Pursuant to the clause (3) above, parliament enacted Environment and Land Court Act. No. 19 of 2011. Section 13(2) of the said Act, sets out the jurisdiction of the ELC and it provides as follows: -
(1) The court shall have original and appellate jurisdiction to hear and determine all disputes in accordance with Article 162 (2) (d) of the constitution and with the provisions of this Act or any other law applicable in Kenya relating to environment and land.
(2) In exercise of its jurisdiction under Article 162(2) (b) of the constitution, the court shall have power to hear and determine disputes”-
(a) Relating to environmental planning and protection, climate issues, land use planning, title, tenure, boundaries, rates, rents valuations, mining, minerals and other natural resources;
(b) Relating to compulsory acquisition of land;
(c) Relating to land administration and management
(d) Relating to public, private and community land and contracts choses in action or other instruments granting any enforceable interest in land; and
(e) Any other dispute relating to environment and land.
Under part 1- (preliminary to the Act), court is defined to mean the Environment and Land Court established under section 4 pursuant to Article 162 (2) (b) of the constitution.

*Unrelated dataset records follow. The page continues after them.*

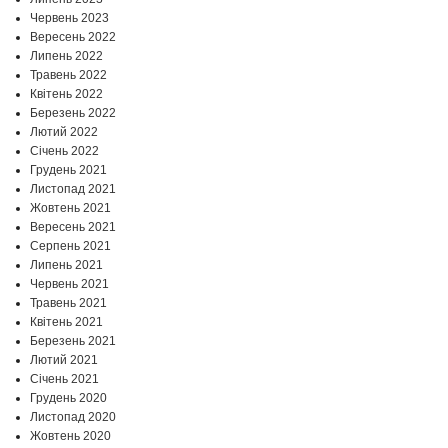
Червень 2023
Вересень 2022
Липень 2022
Травень 2022
Квітень 2022
Березень 2022
Лютий 2022
Січень 2022
Грудень 2021
Листопад 2021
Жовтень 2021
Вересень 2021
Серпень 2021
Липень 2021
Червень 2021
Травень 2021
Квітень 2021
Березень 2021
Лютий 2021
Січень 2021
Грудень 2020
Листопад 2020
Жовтень 2020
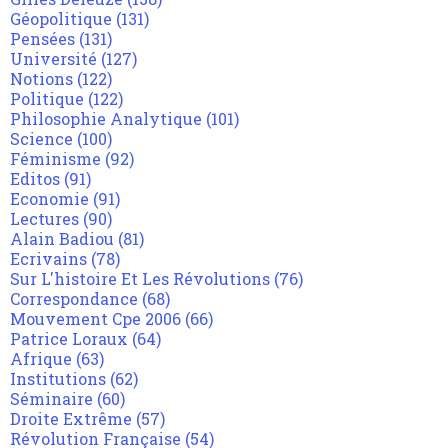
Géopolitique
(131)
Pensées
(131)
Université
(127)
Notions
(122)
Politique
(122)
Philosophie Analytique
(101)
Science
(100)
Féminisme
(92)
Editos
(91)
Economie
(91)
Lectures
(90)
Alain Badiou
(81)
Ecrivains
(78)
Sur L'histoire Et Les Révolutions
(76)
Correspondance
(68)
Mouvement Cpe 2006
(66)
Patrice Loraux
(64)
Afrique
(63)
Institutions
(62)
Séminaire
(60)
Droite Extrême
(57)
Révolution Française
(54)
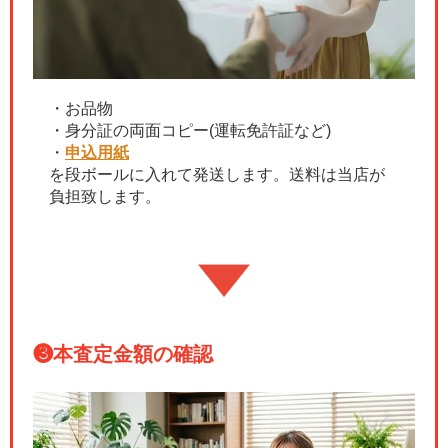
・お品物
・身分証の両面コピー(運転免許証など)
・
申込用紙
を段ボールに入れて発送します。送料は当店が
負担致します。
❸
本査定金額の確認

I do find that the court has jurisdiction to entertain the dispute as the title under dispute was being held as security to a debt and the whole suit revolves on both the undertaking by the defendant and the issue of title.
In the case of Kenya Commercial Bank -V- Adala (1983) KLR 467, the Court of Appeal held:
" 1. The courts have an inherent power to commit advocates for breach of an undertaking. The court has jurisdiction over an Advocate for breach of an undertaking on the basis that the order sought seeks the court to exercise its punitive and disciplinary power to prevent a breach of duty by an Officer of the court which is quite distinct and separate from the client's legal right
2. The purpose of the punitive and disciplinary powers of the courts' jurisdiction over advocates is (to enforce) honourable conduct among them in their standing as officers of the court by virtue of section 57 of the Advocates Act, Cap. 16"
The court finds further that the respondent in the present case must be compelled to honor the professional undertaking issued on 18th. November, 2014 in the interests of justice. The Plaintiff has established on a balance of probabilities that the defendant has a duty to honor his preferred undertaking to pay to plaintiff Kshs.3 million or return the title deed for property No. ELDORET MUNICIPALITY BLOCK 13/543. I do hereby make orders that the defendant do pay the plaintiff Kshs.3,325,000/=. In alternative, the defendant to deliver original title in respect of land No. ELDORET MUNICIPALITY BLOCK 13/543. Orders accordingly.
Dated and delivered on this 24th day of November, 2017.